**Aufgabe A**
Schreiben Sie aus dem Text zum Steuerstreit den Abschnitt ab, der mit „5) Provisionszahlungen an“ beginnt und mit „verdeckte Gewinnausschüttung darstellen.“ endet.
**Aufgabe B**
Welche Rechtsform hat die Klägerin laut dem Text zum Steuerstreit?
**Aufgabe C**
Übersetzen Sie folgenden Satz aus dem Text zum Steuerstreit ins Englische: „Die Beteiligten streiten zum einen über die Frage, ob und in welcher Höhe Rückstellungen für die Vertragspflege von Bestandskunden zu bilden sind.“

**Vorliegender Text**
━━━━

5) Provisionszahlungen an einen beherrschenden Gesellschafter für die Vermittlung von Kapitallebens- und Rentenversicherungen, die durch einen Promille-Satz der Vertragssumme begrenzt sind, sind bei gegebener Branchenüblichkeit auch dann keine Umsatztantiemen, wenn sie mehr als 25% der Gesamtvergütung ausmachen.
Normenkette
EStG § 6 Abs. 1 Nr. 3a; KStG § 8 Abs. 3 S. 2; HGB § 249 Abs. 1 S. 1; EStG § 5 Abs. 1 S. 1
Nachgehend
Tatbestand
Die Beteiligten streiten zum einen über die Frage, ob und in welcher Höhe Rückstellungen für die Vertragspflege von Bestandskunden zu bilden sind. Zum anderen streiten sie über die Frage, ob bestimmte an die Vorstände der Klägerin ausgezahlte Provisionen eine verdeckte Gewinnausschüttung darstellen.
Die Klägerin ist eine Aktiengesellschaft und wurde im Jahre … gegründet. Ihr Geschäftsgegenstand ist unter anderem die Vermittlung von Versicherungsverträgen und die Beratung und Vermittlung von Finanzierungen für Unternehmen. Die Klägerin hat ein Modell der Unternehmensfinanzierung zur … erarbeitet. Sie arbeitet nahezu ausschließlich mit …, A-Versicherungen und ähnlichen Banken oder Unternehmen (nachfolgend „Kooperationspartner”). Die Klägerin führt die Tätigkeit der B …beratung mit beschränkter Haftung & Co. KG (nachfolgend „Vorgesellschaft”) im Rahmen eines Pacht- und Betriebsüberlassungsvertrages fort. Nach diesem Vertrag ist sie in sämtliche Versicherungsverträge der Vorgesellschaft eingetreten.

━━━━

**Vorliegende Angaben**
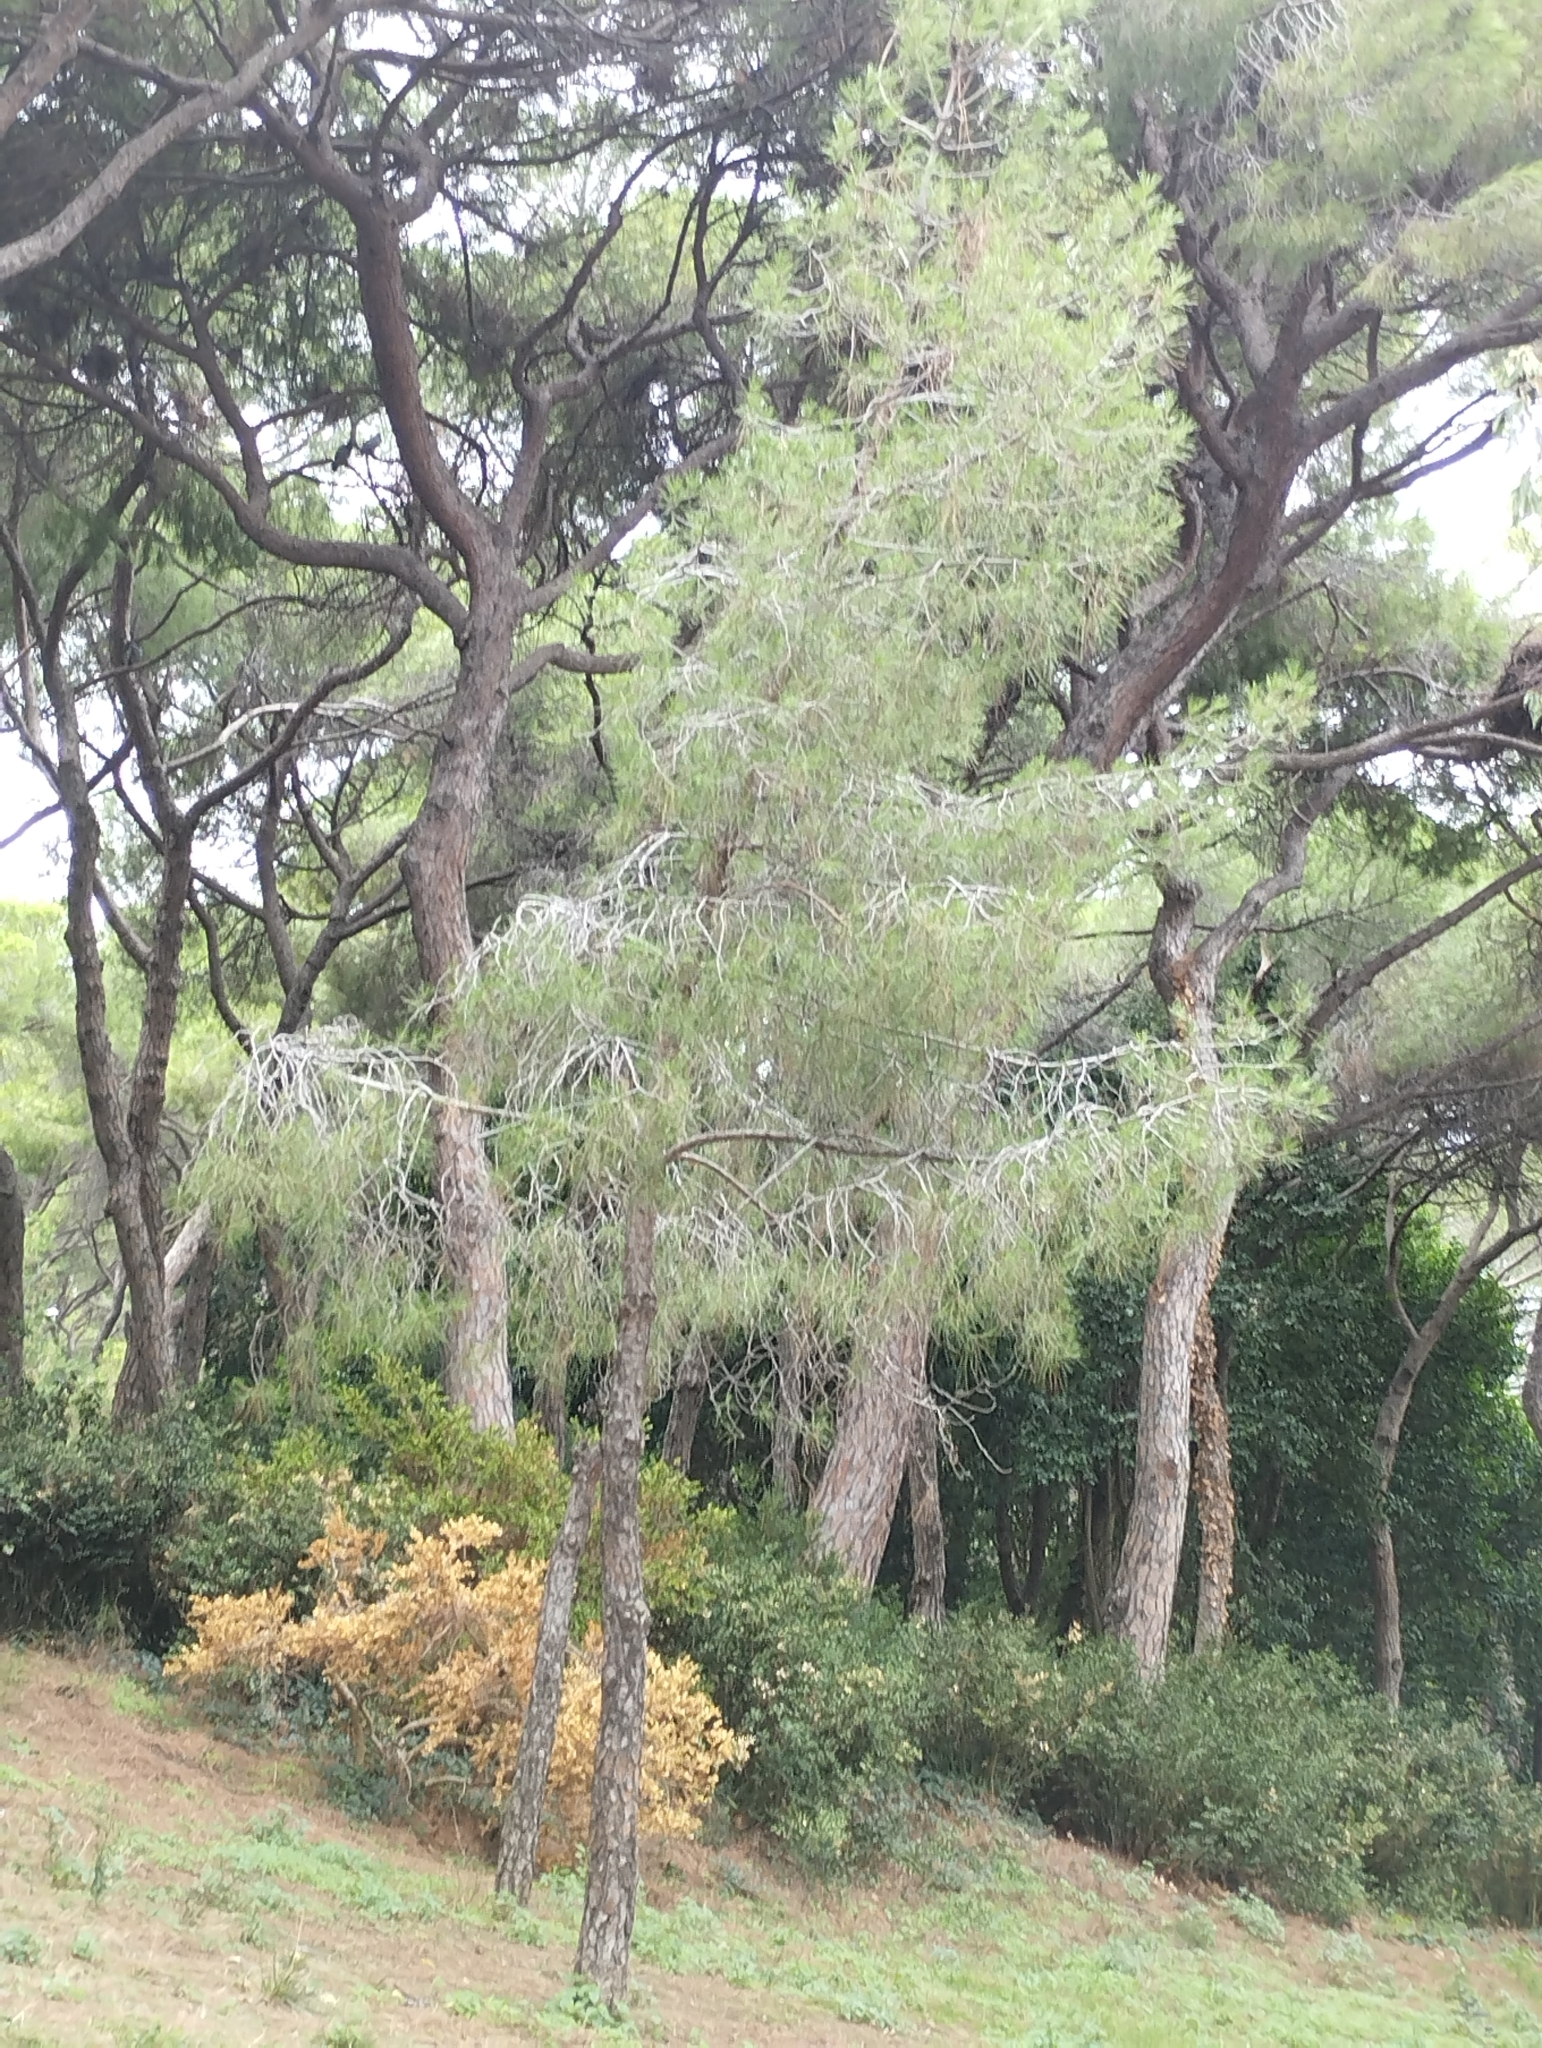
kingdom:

━━━━

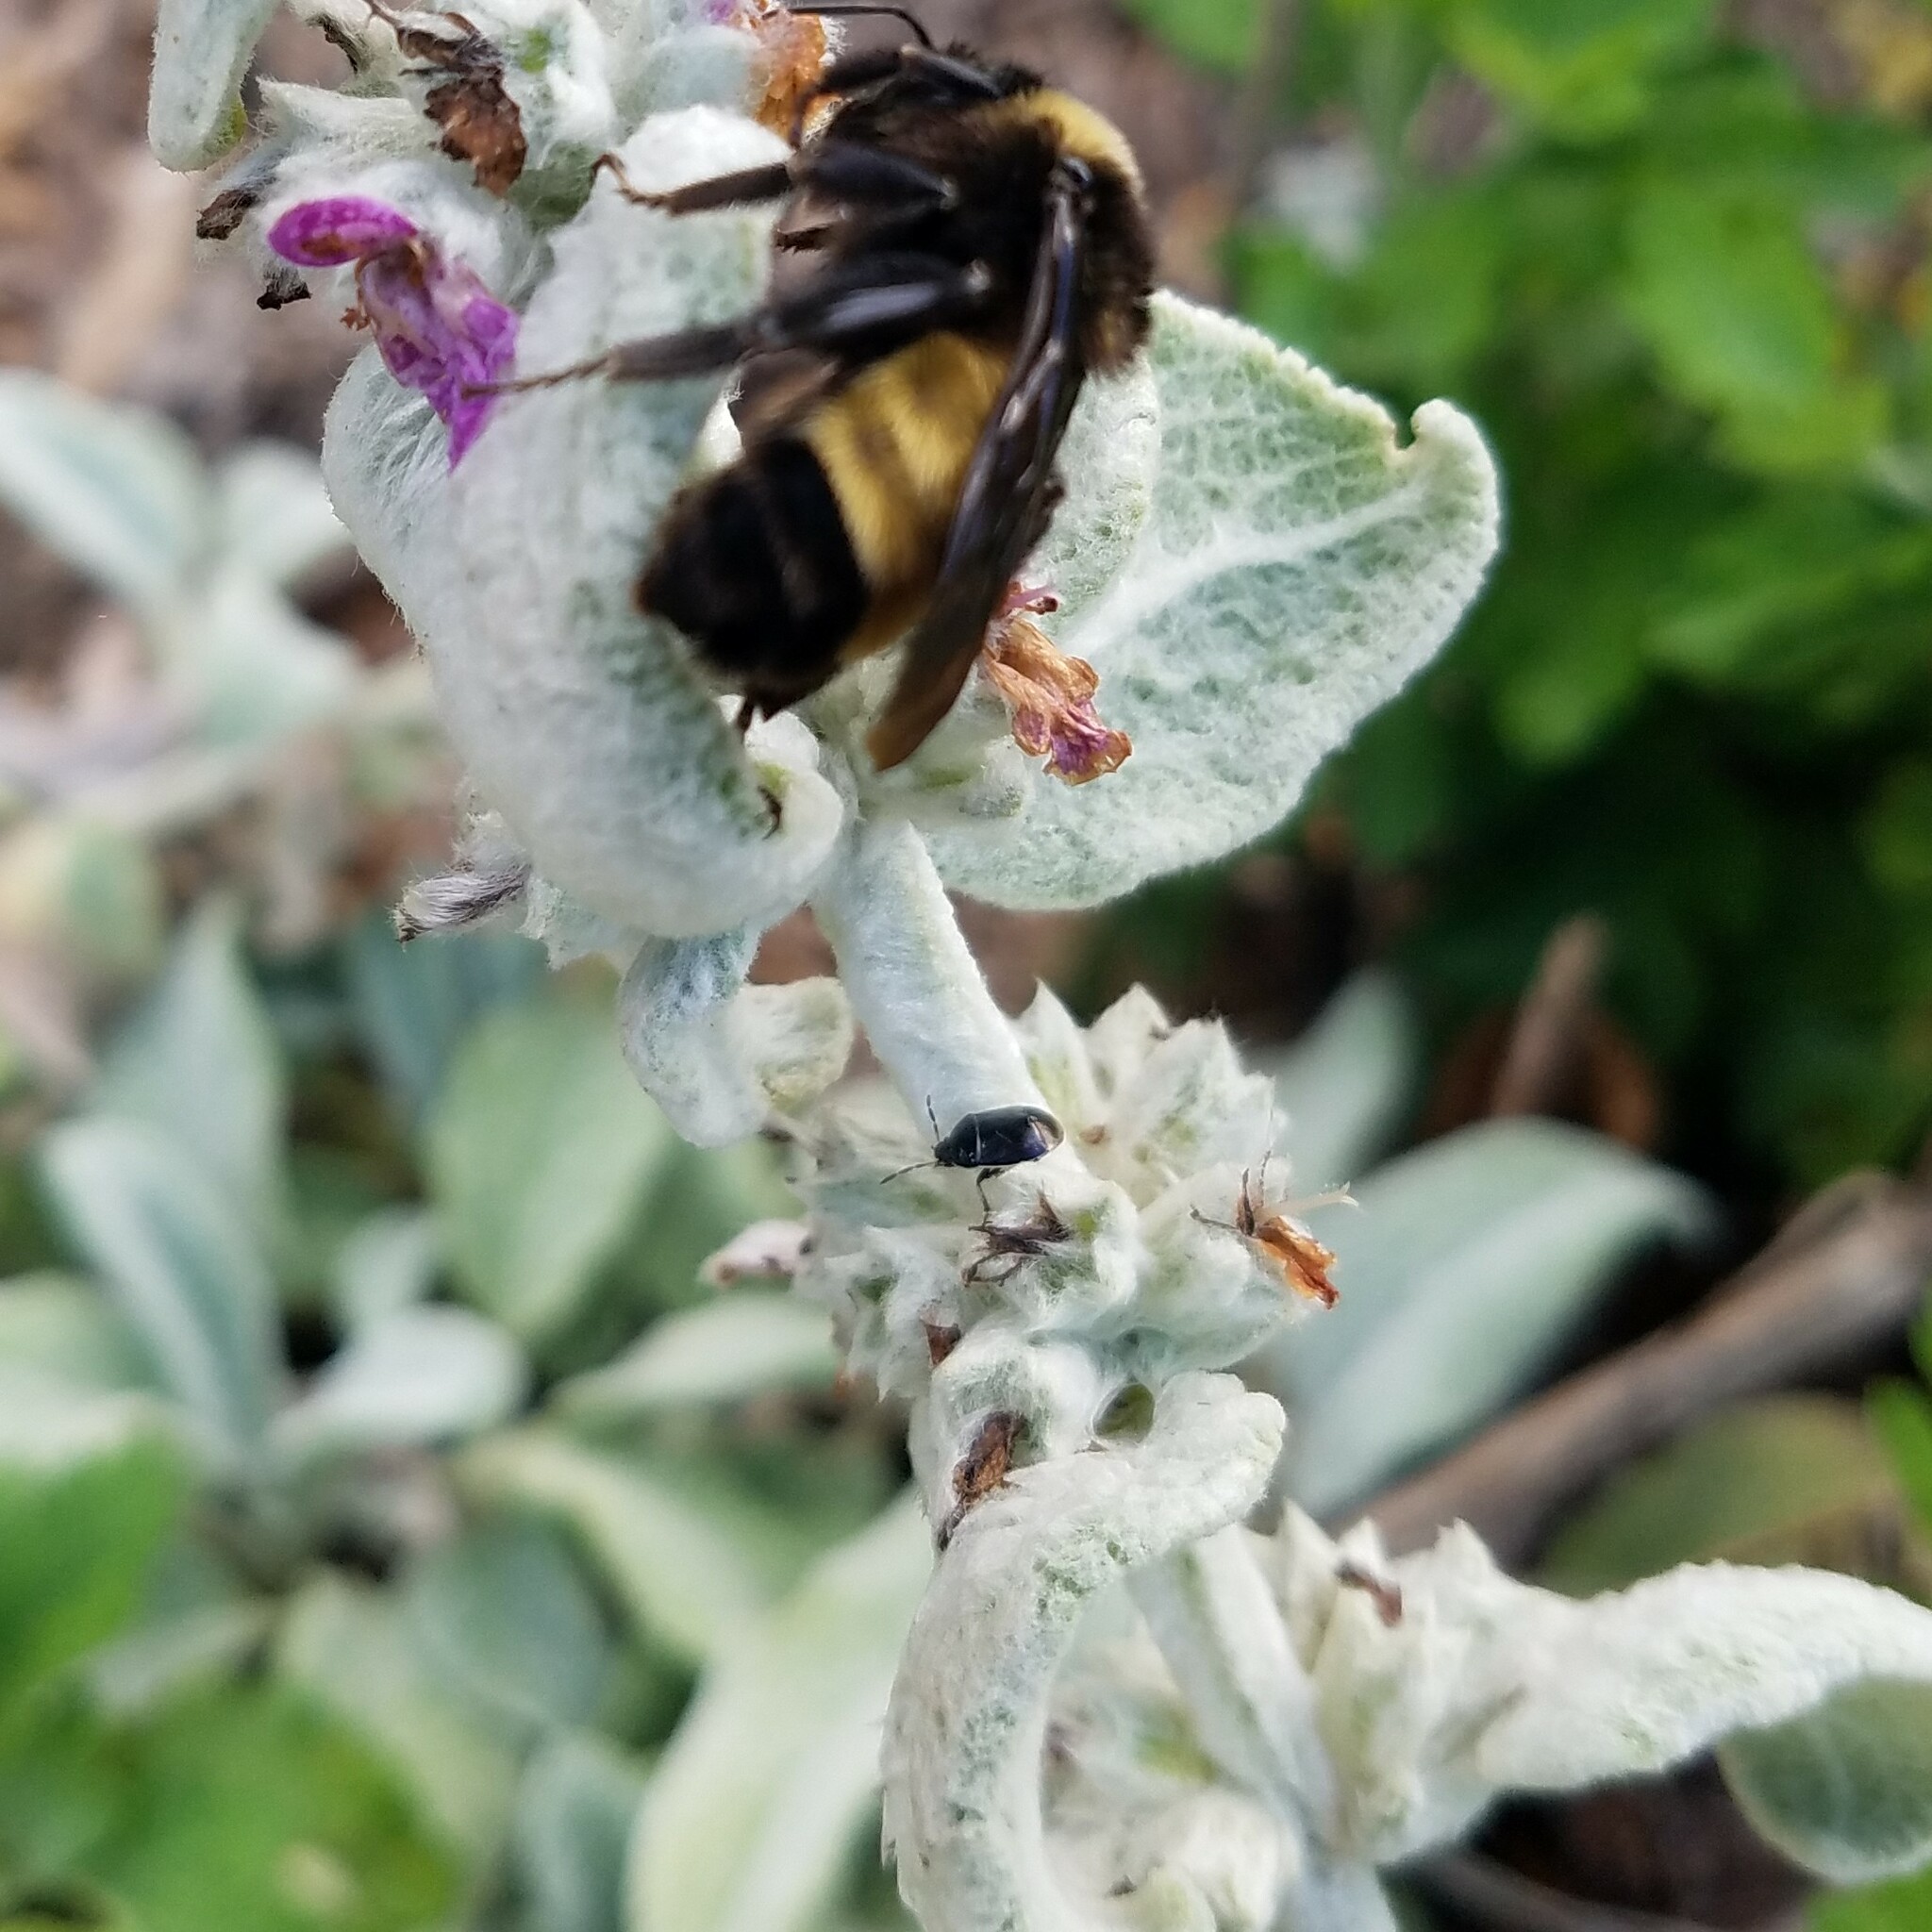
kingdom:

━━━━

**Lösung A**
5) Provisionszahlungen an einen beherrschenden Gesellschafter für die Vermittlung von Kapitallebens- und Rentenversicherungen, die durch einen Promille-Satz der Vertragssumme begrenzt sind, sind bei gegebener Branchenüblichkeit auch dann keine Umsatztantiemen, wenn sie mehr als 25% der Gesamtvergütung ausmachen.
Normenkette
EStG § 6 Abs. 1 Nr. 3a; KStG § 8 Abs. 3 S. 2; HGB § 249 Abs. 1 S. 1; EStG § 5 Abs. 1 S. 1
Nachgehend
Tatbestand
Die Beteiligten streiten zum einen über die Frage, ob und in welcher Höhe Rückstellungen für die Vertragspflege von Bestandskunden zu bilden sind. Zum anderen streiten sie über die Frage, ob bestimmte an die Vorstände der Klägerin ausgezahlte Provisionen eine verdeckte Gewinnausschüttung darstellen.

**Lösung B**
Die Klägerin ist eine Aktiengesellschaft.

**Lösung C**
On the one hand, the parties are in dispute over whether, and in what amount, provisions are to be set up for the maintenance of contracts with existing customers.